Politisch: Ich spiele gerne im linken Spektrum. Maifeiern, auch Wahlkampfsachen. Für Parteien, die ich nicht wählen würde, spiele ich auch nicht. Deren Schuld. Kann aber daneben gehen: Im letzten Bundeswahlkampf hatte ich eine Anfrage von den Linken. Vor Ort alles nette Leute und umkompliziert, aber dann entwickelte es sich um den Spitzenkandidaten etwas bizarr und ich war eher froh, dass die Veranstaltung abgesagt wurde.

Menschlich: Muss passen. Ich bin alt und Amateur.

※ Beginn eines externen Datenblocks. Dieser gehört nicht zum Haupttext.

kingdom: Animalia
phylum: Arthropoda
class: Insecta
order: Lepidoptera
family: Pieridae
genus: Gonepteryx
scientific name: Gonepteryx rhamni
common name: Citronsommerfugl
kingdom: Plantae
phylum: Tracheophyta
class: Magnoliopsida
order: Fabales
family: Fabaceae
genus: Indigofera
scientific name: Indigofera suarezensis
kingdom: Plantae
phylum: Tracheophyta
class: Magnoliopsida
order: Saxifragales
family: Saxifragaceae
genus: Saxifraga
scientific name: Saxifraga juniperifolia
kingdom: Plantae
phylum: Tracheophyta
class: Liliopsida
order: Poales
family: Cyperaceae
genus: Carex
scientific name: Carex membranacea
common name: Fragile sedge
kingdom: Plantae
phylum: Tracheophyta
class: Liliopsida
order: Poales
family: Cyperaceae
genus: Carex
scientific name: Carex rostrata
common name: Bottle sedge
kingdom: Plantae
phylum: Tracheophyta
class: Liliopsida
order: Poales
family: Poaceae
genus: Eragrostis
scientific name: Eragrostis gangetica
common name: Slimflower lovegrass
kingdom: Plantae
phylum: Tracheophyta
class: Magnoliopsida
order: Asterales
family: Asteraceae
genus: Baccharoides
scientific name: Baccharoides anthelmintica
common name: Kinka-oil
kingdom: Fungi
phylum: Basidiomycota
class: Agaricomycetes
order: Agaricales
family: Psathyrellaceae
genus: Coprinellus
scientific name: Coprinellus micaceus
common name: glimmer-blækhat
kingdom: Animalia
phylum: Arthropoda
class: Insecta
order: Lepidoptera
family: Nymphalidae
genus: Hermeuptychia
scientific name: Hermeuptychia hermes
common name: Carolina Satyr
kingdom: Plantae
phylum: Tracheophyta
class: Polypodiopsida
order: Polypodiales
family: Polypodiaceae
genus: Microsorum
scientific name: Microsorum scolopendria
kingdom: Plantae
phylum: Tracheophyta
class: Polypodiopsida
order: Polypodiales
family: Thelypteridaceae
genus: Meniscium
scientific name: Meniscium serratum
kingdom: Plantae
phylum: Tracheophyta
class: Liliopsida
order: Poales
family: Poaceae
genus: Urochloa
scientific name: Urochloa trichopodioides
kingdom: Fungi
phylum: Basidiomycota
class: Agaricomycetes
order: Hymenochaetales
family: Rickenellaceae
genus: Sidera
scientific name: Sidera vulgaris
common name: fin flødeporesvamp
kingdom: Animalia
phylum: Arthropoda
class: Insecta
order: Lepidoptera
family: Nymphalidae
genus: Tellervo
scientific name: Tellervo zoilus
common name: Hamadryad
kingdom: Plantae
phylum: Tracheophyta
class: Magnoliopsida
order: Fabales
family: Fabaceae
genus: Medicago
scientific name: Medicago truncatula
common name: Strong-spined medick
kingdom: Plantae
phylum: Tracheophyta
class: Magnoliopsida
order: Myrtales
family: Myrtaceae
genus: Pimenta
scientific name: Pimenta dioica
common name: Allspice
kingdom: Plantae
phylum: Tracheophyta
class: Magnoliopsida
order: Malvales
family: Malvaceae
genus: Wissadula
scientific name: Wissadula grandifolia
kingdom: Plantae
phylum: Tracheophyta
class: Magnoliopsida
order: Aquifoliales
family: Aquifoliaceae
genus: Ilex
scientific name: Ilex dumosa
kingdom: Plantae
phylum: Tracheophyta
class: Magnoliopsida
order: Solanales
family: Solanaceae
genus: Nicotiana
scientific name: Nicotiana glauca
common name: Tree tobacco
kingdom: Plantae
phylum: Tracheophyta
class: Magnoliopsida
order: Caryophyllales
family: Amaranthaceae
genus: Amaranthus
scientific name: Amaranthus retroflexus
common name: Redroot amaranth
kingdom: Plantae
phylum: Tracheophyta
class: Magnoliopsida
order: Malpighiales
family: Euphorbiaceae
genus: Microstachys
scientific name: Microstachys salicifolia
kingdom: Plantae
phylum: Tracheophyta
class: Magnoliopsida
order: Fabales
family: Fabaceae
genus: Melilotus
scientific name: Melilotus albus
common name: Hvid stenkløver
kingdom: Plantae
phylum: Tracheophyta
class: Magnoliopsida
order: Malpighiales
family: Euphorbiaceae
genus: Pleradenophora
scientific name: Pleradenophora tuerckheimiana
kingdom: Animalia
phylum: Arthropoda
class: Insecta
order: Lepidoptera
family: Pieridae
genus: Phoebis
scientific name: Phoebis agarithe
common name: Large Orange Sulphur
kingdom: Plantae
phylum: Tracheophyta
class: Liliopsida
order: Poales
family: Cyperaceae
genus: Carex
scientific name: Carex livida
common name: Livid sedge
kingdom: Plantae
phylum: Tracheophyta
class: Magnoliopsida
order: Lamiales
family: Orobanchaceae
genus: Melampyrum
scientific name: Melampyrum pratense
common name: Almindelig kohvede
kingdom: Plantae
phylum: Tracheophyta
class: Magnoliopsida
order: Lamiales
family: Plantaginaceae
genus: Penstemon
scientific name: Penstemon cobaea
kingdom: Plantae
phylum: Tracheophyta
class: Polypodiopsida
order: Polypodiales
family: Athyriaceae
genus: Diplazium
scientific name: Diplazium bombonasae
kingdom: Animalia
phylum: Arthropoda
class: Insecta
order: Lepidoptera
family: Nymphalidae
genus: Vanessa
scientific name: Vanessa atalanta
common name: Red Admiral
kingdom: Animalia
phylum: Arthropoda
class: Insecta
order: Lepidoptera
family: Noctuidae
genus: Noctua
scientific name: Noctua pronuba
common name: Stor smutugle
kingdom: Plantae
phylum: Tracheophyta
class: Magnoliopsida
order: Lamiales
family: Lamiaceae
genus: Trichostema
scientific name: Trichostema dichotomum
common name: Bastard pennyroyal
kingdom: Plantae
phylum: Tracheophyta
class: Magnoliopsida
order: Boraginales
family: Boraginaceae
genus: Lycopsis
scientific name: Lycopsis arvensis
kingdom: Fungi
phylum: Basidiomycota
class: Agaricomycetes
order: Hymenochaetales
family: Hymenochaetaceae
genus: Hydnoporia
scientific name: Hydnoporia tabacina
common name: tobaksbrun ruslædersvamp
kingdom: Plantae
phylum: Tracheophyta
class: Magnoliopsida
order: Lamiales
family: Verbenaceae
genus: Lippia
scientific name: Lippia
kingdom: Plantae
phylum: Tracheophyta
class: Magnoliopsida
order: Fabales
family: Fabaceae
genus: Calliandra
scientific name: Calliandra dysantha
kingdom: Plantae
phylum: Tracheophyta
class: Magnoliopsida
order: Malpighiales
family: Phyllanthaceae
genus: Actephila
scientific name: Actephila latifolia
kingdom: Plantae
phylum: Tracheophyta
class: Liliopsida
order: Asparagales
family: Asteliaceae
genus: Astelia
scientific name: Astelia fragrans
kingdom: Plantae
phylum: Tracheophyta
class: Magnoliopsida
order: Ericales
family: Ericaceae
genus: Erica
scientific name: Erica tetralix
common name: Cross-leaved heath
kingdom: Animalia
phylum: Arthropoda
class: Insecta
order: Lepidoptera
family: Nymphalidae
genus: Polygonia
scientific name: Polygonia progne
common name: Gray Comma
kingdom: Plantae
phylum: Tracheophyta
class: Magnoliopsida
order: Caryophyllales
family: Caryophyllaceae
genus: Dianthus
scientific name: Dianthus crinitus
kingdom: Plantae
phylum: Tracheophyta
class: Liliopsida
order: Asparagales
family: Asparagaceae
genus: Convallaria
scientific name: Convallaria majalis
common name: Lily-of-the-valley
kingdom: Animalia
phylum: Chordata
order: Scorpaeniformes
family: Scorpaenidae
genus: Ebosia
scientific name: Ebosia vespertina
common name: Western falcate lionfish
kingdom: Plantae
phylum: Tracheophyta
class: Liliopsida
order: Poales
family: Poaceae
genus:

Musikalisch: Ich spiele überwiegend eigenes Zeug, in der Art Dylan für Arme. Ich bewerbe mich aus Prinzip nicht um Gigs, sondern spiele (auch mit der Band) nur, wo wir gezielt gefragt werden. Dann ist auch klar, was erwartet wird. Alle sind auf der sicheren Seite und fühlen sich wohl. Wieder so ein Amateurprivileg. Auf diese Weise sind Anschlussgigs normal für uns, ohne sich mit anderen in die Quere zu kommen. Insgesamt macht das dann etwa ein Dutzend Gigs im Jahr.